Paying-attention

Love pays attention. 

Unfortunately, I often get distracted when people are talking to me (including my wife, Nicole), which usually evokes the comment, “You’re not listening to me!” Love means being 'fully present' with a person, paying focused attention to them by looking them in the eye and concentrating not just on their words but also on the meaning and feelings behind the words.

Studies in psychology tell us that the thing people value as much as direction or insight when they go to someone for counselling is to be in the presence of another human being who will actually look at them, listen to them, pay attention to them and treat their lives and hearts as though they mattered!

The Bible tells us that God pays attention to us. The great priestly blessing that God himself taught the people of Israel says this:

Numbers 6:24-26. “The LORD bless you and keep you; the LORD make his face shine upon you and be gracious to you; the LORD turn his face toward you and give you peace.” NIV

To turn your face toward someone is to give them your wholehearted, undivided attention. It is not the casual listening of a preoccupied mind. It is saying, “I have nothing else to do, nowhere I’d rather be.
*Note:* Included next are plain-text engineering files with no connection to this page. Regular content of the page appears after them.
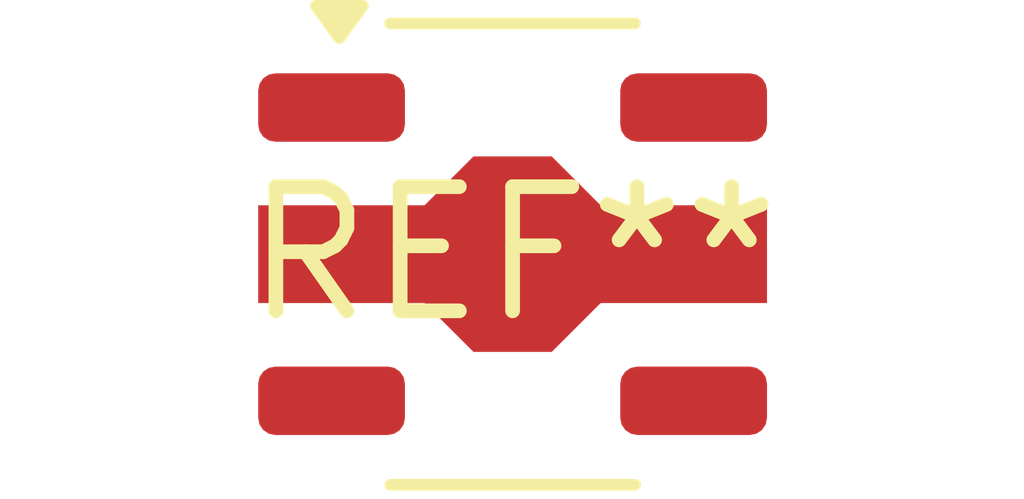
<source format=kicad_pcb>
(kicad_pcb (version 20240108) (generator pcbnew)

  (general
    (thickness 1.6)
  )

  (paper "A4")
  (layers
    (0 "F.Cu" signal)
    (31 "B.Cu" signal)
    (32 "B.Adhes" user "B.Adhesive")
    (33 "F.Adhes" user "F.Adhesive")
    (34 "B.Paste" user)
    (35 "F.Paste" user)
    (36 "B.SilkS" user "B.Silkscreen")
    (37 "F.SilkS" user "F.Silkscreen")
    (38 "B.Mask" user)
    (39 "F.Mask" user)
    (40 "Dwgs.User" user "User.Drawings")
    (41 "Cmts.User" user "User.Comments")
    (42 "Eco1.User" user "User.Eco1")
    (43 "Eco2.User" user "User.Eco2")
    (44 "Edge.Cuts" user)
    (45 "Margin" user)
    (46 "B.CrtYd" user "B.Courtyard")
    (47 "F.CrtYd" user "F.Courtyard")
    (48 "B.Fab" user)
    (49 "F.Fab" user)
    (50 "User.1" user)
    (51 "User.2" user)
    (52 "User.3" user)
    (53 "User.4" user)
    (54 "User.5" user)
    (55 "User.6" user)
    (56 "User.7" user)
    (57 "User.8" user)
    (58 "User.9" user)
  )

  (setup
    (pad_to_mask_clearance 0)
    (pcbplotparams
      (layerselection 0x00010fc_ffffffff)
      (plot_on_all_layers_selection 0x0000000_00000000)
      (disableapertmacros false)
      (usegerberextensions false)
      (usegerberattributes false)
      (usegerberadvancedattributes false)
      (creategerberjobfile false)
      (dashed_line_dash_ratio 12.000000)
      (dashed_line_gap_ratio 3.000000)
      (svgprecision 4)
      (plotframeref false)
      (viasonmask false)
      (mode 1)
      (useauxorigin false)
      (hpglpennumber 1)
      (hpglpenspeed 20)
      (hpglpendiameter 15.000000)
      (dxfpolygonmode false)
      (dxfimperialunits false)
      (dxfusepcbnewfont false)
      (psnegative false)
      (psa4output false)
      (plotreference false)
      (plotvalue false)
      (plotinvisibletext false)
      (sketchpadsonfab false)
      (subtractmaskfromsilk false)
      (outputformat 1)
      (mirror false)
      (drillshape 1)
      (scaleselection 1)
      (outputdirectory "")
    )
  )

  (net 0 "")

  (footprint "SOT-89-5" (layer "F.Cu") (at 0 0))

)

</source>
I’m fully devoted to being with you.” This is the kind of attention God gives to us.

Not only does God turn his face toward us, he will make it shine upon us. The shining face is a picture of delight, like proud parents beaming at their newborn baby, or the radiant face of a groom as he watches his bride walk the aisle. As a communicator – there’s nothing more encouraging than people who pay attention and whose faces are shining. And the opposite is true – people who are critiquing, are in a bad mood, or studying the patterns on my shirt!

God pays attention to us, really close attention. Jesus said, “The very hairs of your head are all numbered (Luke 12:7).” That’s an easier task for some of us than others! Often we don’t even notice when someone changes their hairstyle, yet God notices when one hair falls out. He may not replace it, but at least he notices it. Jesus is not teaching about God’s incredible capacity to crunch the numbers but that God is amazingly attentive to even the smallest details of our lives.

To become more loving means to become more like God. It means to see as he sees, to listen as he listens and to attend as he attends to the people in your relational world.

  • Love remembers  - birthdays, events and even seemingly insignificant details.
  • Love notices – differences, moods, joys, fears, and changes.
  • Love listens – turn your face, look people in the eye, be fully present, listen to the words and to their heart.

When we slow down enough to listen to people we become more able to listen to God. We learn not only to slow down but also to focus and to listen. This helps us deal with our spiritual attention deficit disorder.

Jesus often said, “Let anyone with ears listen!”(Matthew 11:15; 13:9, 43). Love pays attention and then responds. 

See a need today and then do your best to meet it or at least be a part of the solution. Simply listening and taking interest in others has a powerfully positive impact on them. 

Think about it: love pays attention.